From Medellín’s traditional Christmas lights—considered by National Geographic magazine as one of the 10 most amazing in the world—to the colorful and flavorful typical seasonal dishes filling Colombian tables, such as ajiaco santafereño, lechona, tamales, natilla, and buñuelos, there are many reasons why Colombia is a unique place to revel in the Christmas spirit.
Therefore, if you want your foreign friends to experience spending the holidays in our country, prepare their voices to sing Christmas carols, move their hips at family parties, eat until they are stuffed, embody the joy that characterizes us, and feel truly at home, we invite you to share this interesting information about Christmas in Colombia with them, as the country has become the preferred destination to celebrate the holiday season.
Colombian Christmas traditions
- In Colombia, the Christmas season lasts more than a month! This is no exaggeration, because it officially starts on December 7th, when the country is lit up by candles, and ends on January 6th with the celebration of the Three Kings. It goes without saying that some people don’t want to wait, so they begin decorating the tree in November, to awaken the Christmas spirit as soon as possible.
- December 7th, the day of the Immaculate Conception is also the day in which the majority of Colombian children receive First Communion, a religious ceremony in which children receive the Eucharist for the first time.

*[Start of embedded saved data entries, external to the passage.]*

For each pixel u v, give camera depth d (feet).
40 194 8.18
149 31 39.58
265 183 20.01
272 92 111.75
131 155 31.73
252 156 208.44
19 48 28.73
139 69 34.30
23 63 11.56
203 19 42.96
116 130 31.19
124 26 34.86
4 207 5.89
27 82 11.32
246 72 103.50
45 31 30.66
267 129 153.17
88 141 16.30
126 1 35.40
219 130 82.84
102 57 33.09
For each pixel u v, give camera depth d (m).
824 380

- From December 16th to the 24th, the Novena de Aguinaldos prayers are read. Mother María Ignacia, a Bogotá-born nun from La Enseñanza School, modified the final text in the 19th century. This is one of the most highly anticipated celebrations for everyone, because in addition to being a space to approach spirituality, it is the perfect time to gather the family together and eat to your heart’s content. Buñuelos and natilla are the most popular treats during these gatherings.
- In Colombia, Niño Dios, not Santa Claus, brings the gifts to children. Niño Dios or Niño Jesús is the symbol that represents Jesus’s childhood. Children are told that he goes to each house to deliver the gifts that they requested by letter.

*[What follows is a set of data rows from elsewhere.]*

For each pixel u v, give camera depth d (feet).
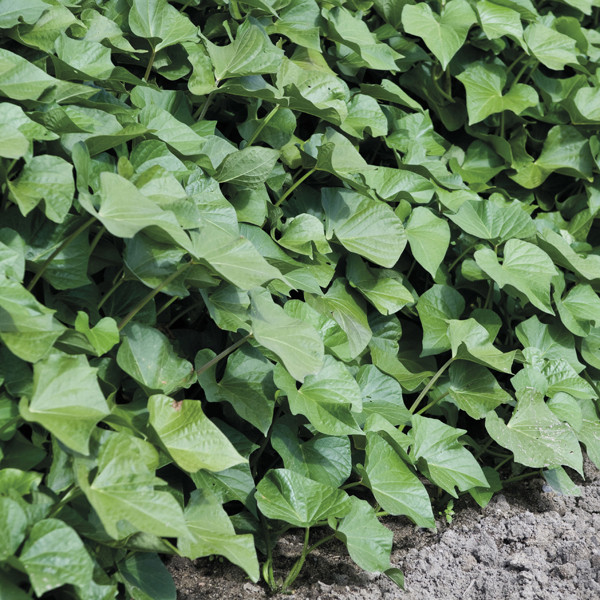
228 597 7.20
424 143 10.14
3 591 4.72
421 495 7.57
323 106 8.52
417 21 9.66
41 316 5.32
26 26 6.91
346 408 7.38
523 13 10.93
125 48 7.65
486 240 10.07
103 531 5.75
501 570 7.89
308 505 7.16
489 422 8.47
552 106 11.51
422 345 9.46
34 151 6.65
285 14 9.07
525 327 9.73
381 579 7.63
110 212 5.76
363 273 8.95
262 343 6.51
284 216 8.75
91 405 5.22
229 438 7.29
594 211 10.98
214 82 7.93
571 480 9.66
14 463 5.58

- Each December, around 74 million bottles of aguardiente and 42 million bottles of rum are sold. Colombians like to accompany their celebrations with a drink that brings cheer to their lives. Although aguardiente, also called guaro, is the most popular, rum and lots of beer are also popular drinks.
- During this season, Colombians eat approximately 99,555 tons of chicken. It is a main ingredient in typical Christmas dishes, because ajiaco is not ajiaco without chicken and tamale is not tamale without chicken!

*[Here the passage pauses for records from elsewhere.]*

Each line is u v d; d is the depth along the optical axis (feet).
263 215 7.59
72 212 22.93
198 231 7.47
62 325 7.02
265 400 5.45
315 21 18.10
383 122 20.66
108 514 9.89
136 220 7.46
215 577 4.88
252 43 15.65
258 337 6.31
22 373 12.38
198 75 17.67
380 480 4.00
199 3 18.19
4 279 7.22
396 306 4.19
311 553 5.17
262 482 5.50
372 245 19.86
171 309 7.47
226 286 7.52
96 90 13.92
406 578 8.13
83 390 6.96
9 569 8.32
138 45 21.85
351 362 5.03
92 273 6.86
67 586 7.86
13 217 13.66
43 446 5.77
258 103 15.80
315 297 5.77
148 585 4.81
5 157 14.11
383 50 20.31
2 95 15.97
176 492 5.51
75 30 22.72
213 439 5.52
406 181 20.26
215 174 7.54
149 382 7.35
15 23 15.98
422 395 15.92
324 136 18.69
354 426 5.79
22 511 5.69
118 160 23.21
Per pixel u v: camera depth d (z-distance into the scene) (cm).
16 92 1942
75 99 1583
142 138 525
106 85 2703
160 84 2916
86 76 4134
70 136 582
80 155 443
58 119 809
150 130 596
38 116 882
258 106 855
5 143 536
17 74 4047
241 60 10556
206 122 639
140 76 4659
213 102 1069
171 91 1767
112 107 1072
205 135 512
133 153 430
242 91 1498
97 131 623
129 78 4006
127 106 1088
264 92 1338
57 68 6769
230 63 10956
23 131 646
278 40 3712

- Groups of friends and coworkers sing and exchange traditional aguinaldos—a fun way to celebrate the end-of-year festivities.
- On December 31st, in some parts of the country, people burn a doll representing the outgoing year. It is usually made as a family, gathering old clothes and stuffing them with newspaper. The doll is lit on fire after the clock strikes midnight, in order to say farewell to the previous year.
- María, Jesús, and José are very popular names in Colombia to honor these characters.
These are just a few things that Colombians do during the Christmas season to have fun, spend time with family, and celebrate the end-of-year holidays as only can be done in Colombia.